Investasi di sektor gas petroleum mencapai Rp 24 triliun pada 2025, menciptakan 41.000 lapangan kerja.


Respons Kebijakan Pemerintah

Menghadapi volatilitas harga global, pemerintah Indonesia mengambil langkah strategis:

  1. Diversifikasi Sumber Impor: Mengurangi ketergantungan pada Timur Tengah dengan meningkatkan impor dari AS dan Australia.
  2. Percepatan Swasembada LPG: Target 70% produksi domestik pada 2027 melalui kilang mini dan konversi LNG.
  3. Digitalisasi Distribusi: Aplikasi MyPertamina dan LPGku memantau stok, harga, dan penyaluran secara real-time.
  4. Pengembangan Energi Alternatif: Promosi kompor induksi di perkotaan dan biogas di pedesaan untuk mengurangi ketergantungan jangka panjang.
  5. Hedging Harga: Pertamina mulai menggunakan instrumen derivatif untuk lindung nilai (hedging) terhadap fluktuasi harga LPG global.

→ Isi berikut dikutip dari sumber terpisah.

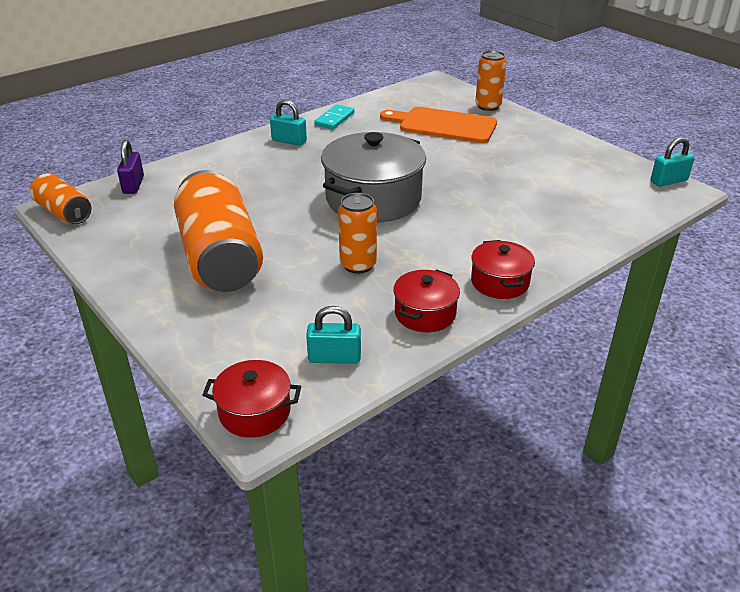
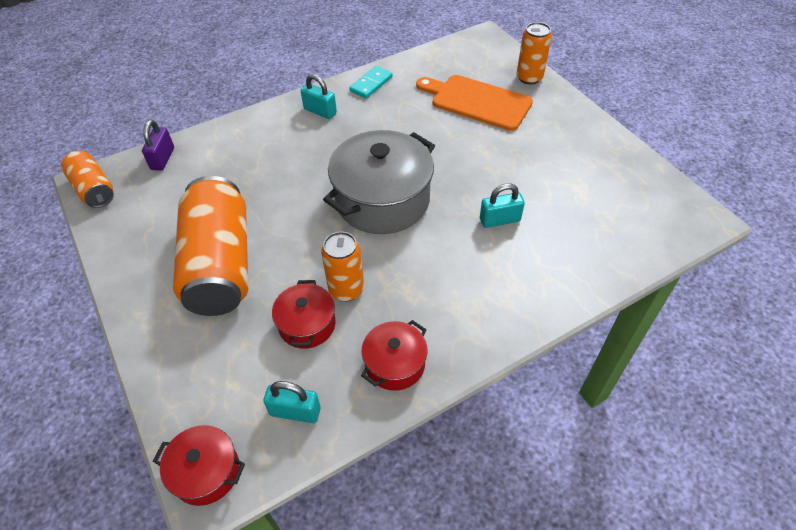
camera: 10 degrees right, 15 degrees up
red pot [471,240,535,299] -> red pot moved to [272,280,336,349]
turquoise padlock [651,137,694,187] -> turquoise padlock moved to [480,183,525,228]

Prospek ke Depan: Menuju Ketahanan Gas Petroleum

Meski tantangan tetap ada, prospek jangka menengah cerah:

  • Produksi gas alam Indonesia diproyeksikan naik 8% per tahun berkat pengembangan lapangan Masela dan Jangkareng.
  • Bio-LPG akan menjadi pilar baru ketahanan energi, dengan target 500.000 ton/tahun pada 2030.
  • Integrasi gas dengan energi terbarukan (misalnya, PLTG sebagai backup untuk PLTS) memperkuat sistem energi nasional.

Penutup: Antara Ketergantungan dan Kedaulatan

Dinamika harga gas petroleum global pada 2025 mengingatkan Indonesia bahwa kedaulatan energi tidak bisa dibangun di atas impor. Namun, di tengah keterbatasan, negara ini menunjukkan ketangguhan melalui kebijakan yang adaptif, investasi yang strategis, dan komitmen terhadap keadilan energi.

Harga LPG global mungkin berfluktuasi, tetapi tekad Indonesia untuk memastikan setiap dapur rakyat tetap mengepul—dengan aman, bersih, dan terjangkau—tetap stabil. Di sinilah letak kekuatan sejati transformasi energi: bukan hanya mengganti sumber, tetapi menjamin keadilan dalam setiap nyala apinya.